1755-6–British Pilot, gives Bell Island. 1775–Cook (sic) and Lane’s Map (English), gives Bell Isle.
1792–The same map, translated into French by order of the King, gives Belle Isle.
From this summary it will be seen that all the English maps, and particularly the earlier ones, gives the English name of Bell Island. The French cartographers, not understanding the English word Bell, very naturally fell into the mistake of writing Belle, especially as there was already an Island on our shores bearing veritably the name of Belle Isle. I showed in Article IV. that the name of the island at the mouth of the well known Straits of Belle Isle was given by the Bretons, and I gave the reasons which induced them so to name it. It was not on account of any appropriateness of the name, as Belle Isle is only a bare forbidding looking rock, but it was in memory of the Island of the same name off their own coast.
On the other hand the name of the Island in Conception Bay was undoubtedly given by the English from the “Bell Rock”, and to show that the idea of the Bell was always uppermost in their minds we have the name of “The Clapper” near the Bell. This brings me to the remarkable instance to which I alluded a short time since when speaking of Kelligrews, of the French placing a name in English when they did not understand it and consequently could not translate it. I have shown that on the French reproduction of Cook’s map of 1775, made by order of the French king in 1792, they translated the name Bell Isle of Cook into Belle Isle. But finding the name of “The Clapper” on Cook’s map and not understanding the meaning of it. From this I conclude that the name of this Island was originally given by the English and that the French form of the name is only a mistranslation.

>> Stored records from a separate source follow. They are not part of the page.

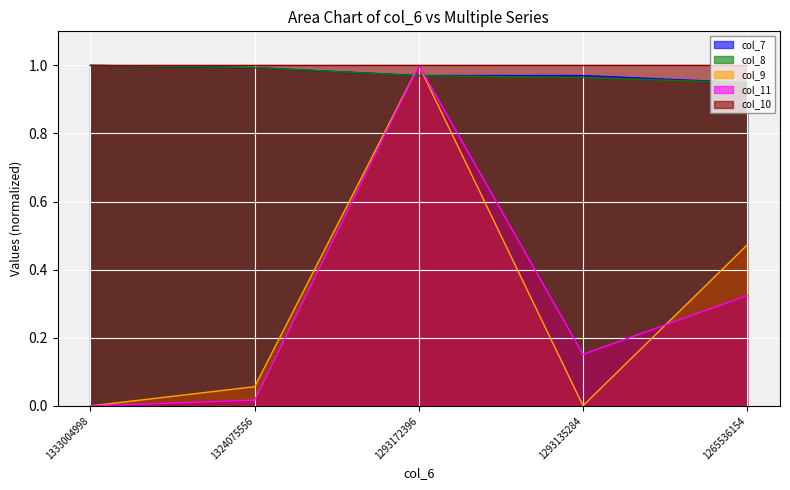

Is it true that col_7 equals 0.4 at 1333004998?

False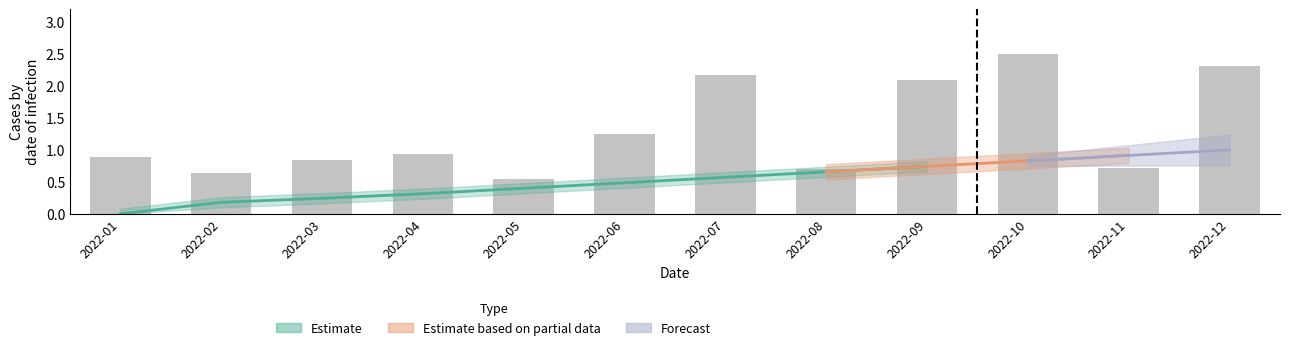

List the labels in order of value, largest first.

2022-10, 2022-12, 2022-07, 2022-09, 2022-06, 2022-04, 2022-01, 2022-03, 2022-11, 2022-08, 2022-02, 2022-05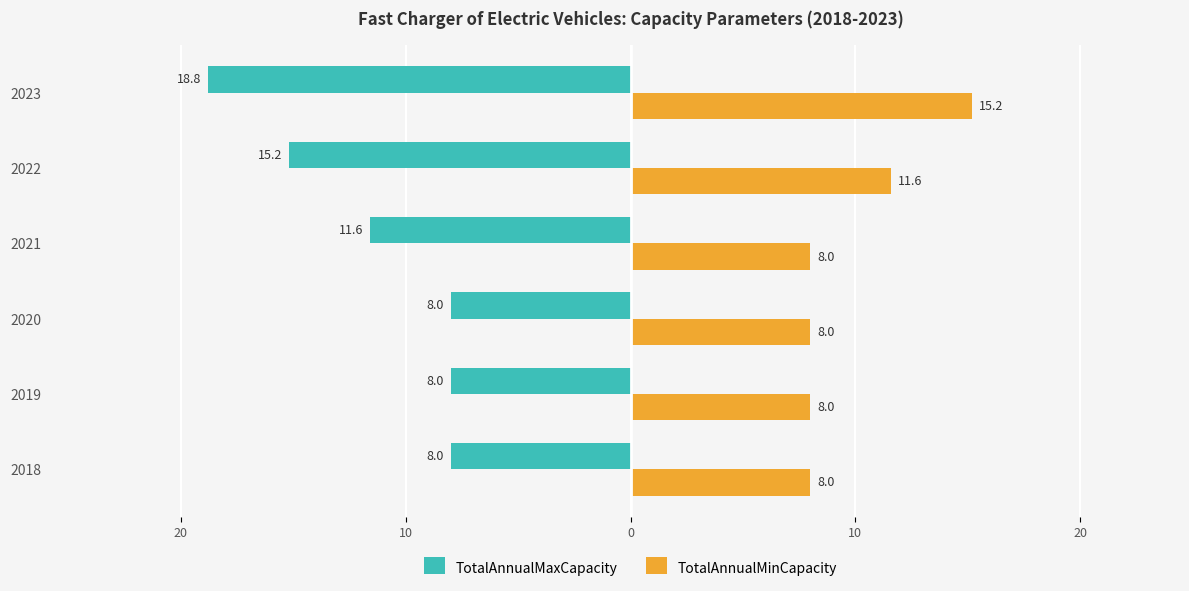

Which series has the largest range (max minus min)?

TotalAnnualMaxCapacity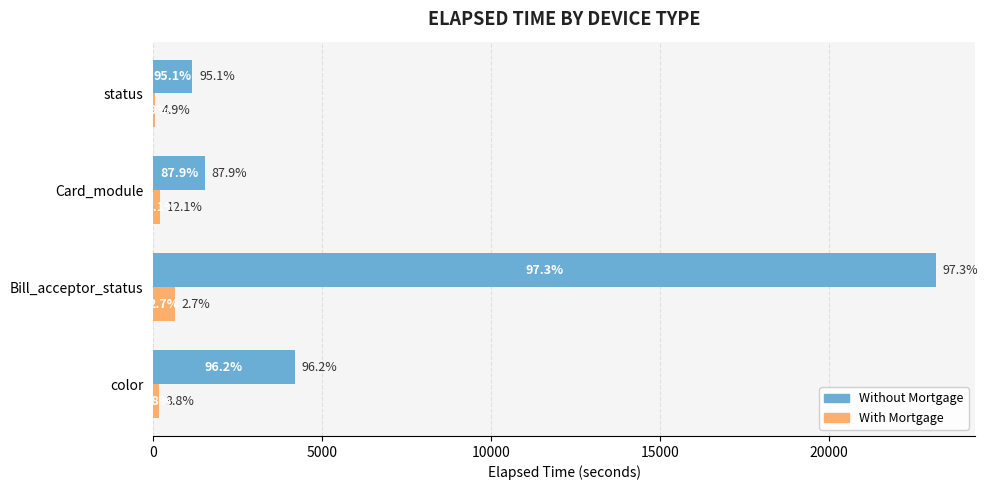

Which series has the widest spread of values?

Without Mortgage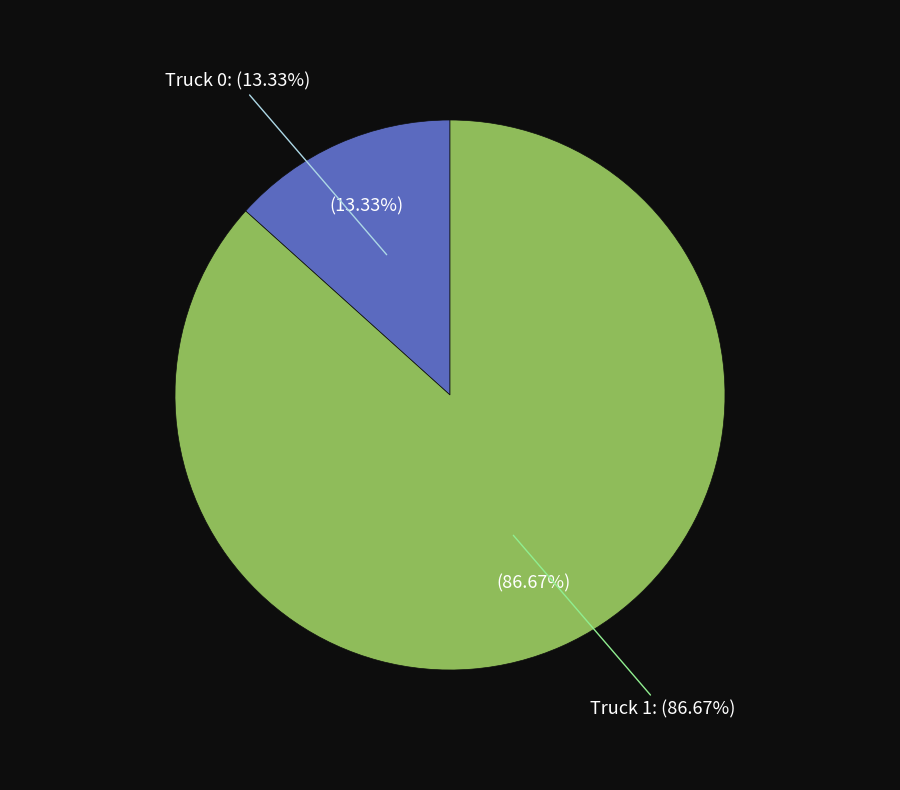

To the nearest percent, what is the difference between the largest and smallest slice percentages?

73%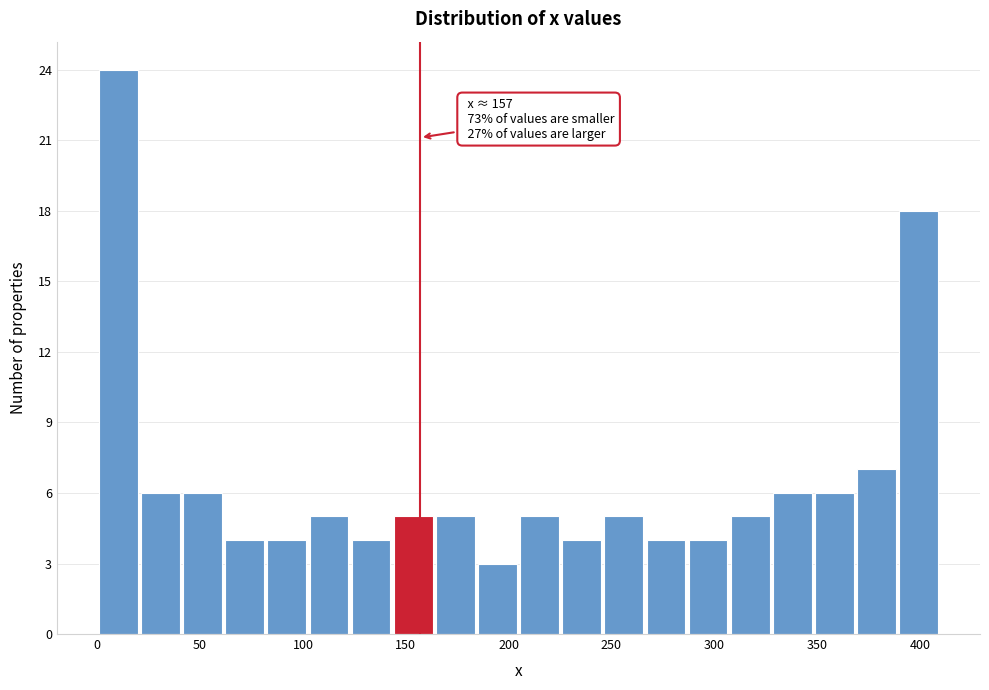

Over which range of the x-axis is the bar tallest?

0 to 20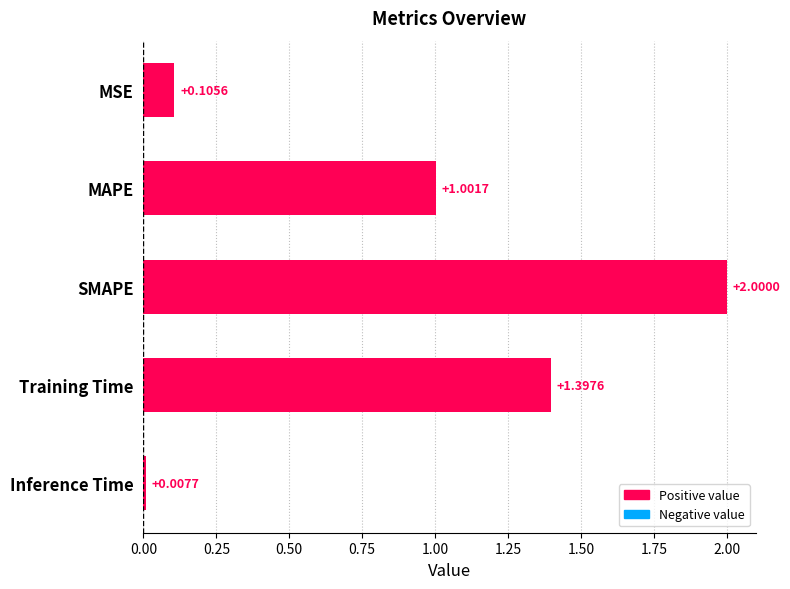

How many data points are less than 1?

2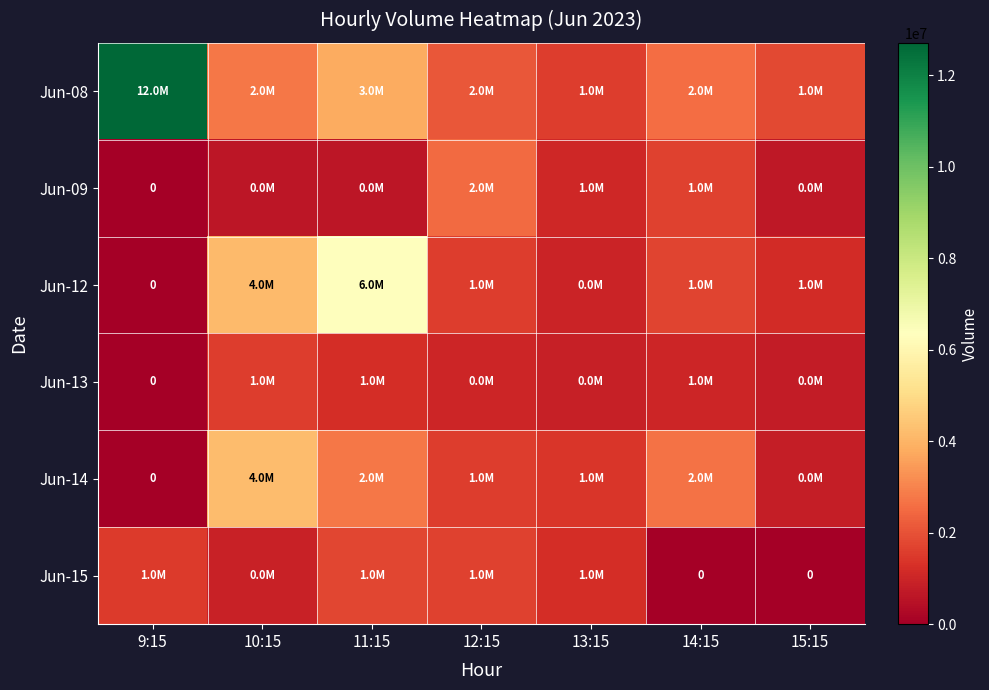

What is the difference between the highest and lowest values at 12:15?

1490533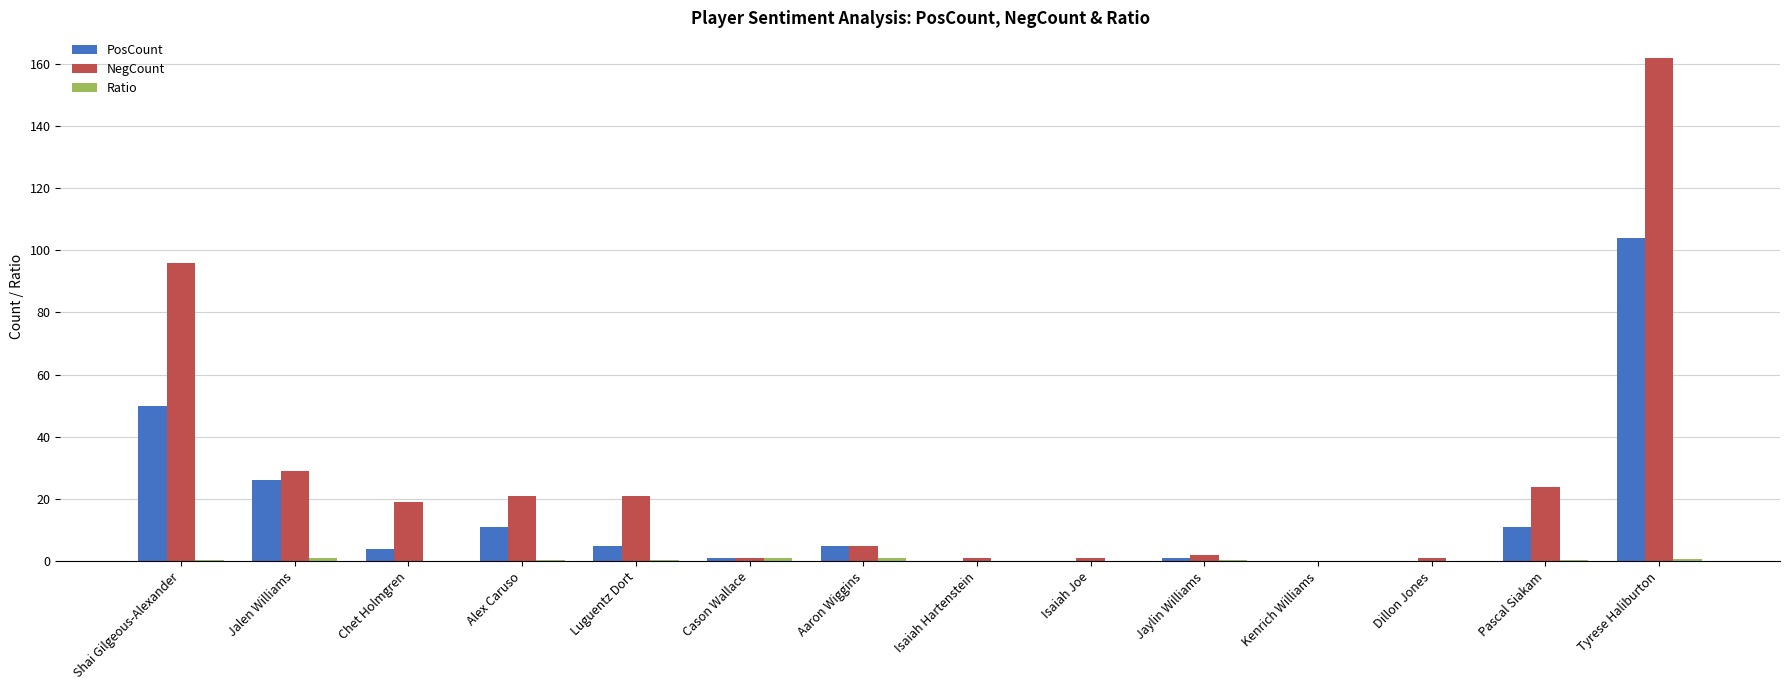

How many positive values does the NegCount series have?

13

I am happy to find that the original name of Bell Island is being restored in recent times and is likely to prevail. It is important in the first place as a historical landmark, and also for more practical reasons, as was shown recently by the fact that a captain of a steamer, being sent to “Belle Isle” for a cargo of ore, and looking on his chart and finding that Island off the coast of Labrador, went there much to the loss of time and money of his employers. He was not to blame, but the error could not have occured, had the Iron Island retained its original name of Bell Island.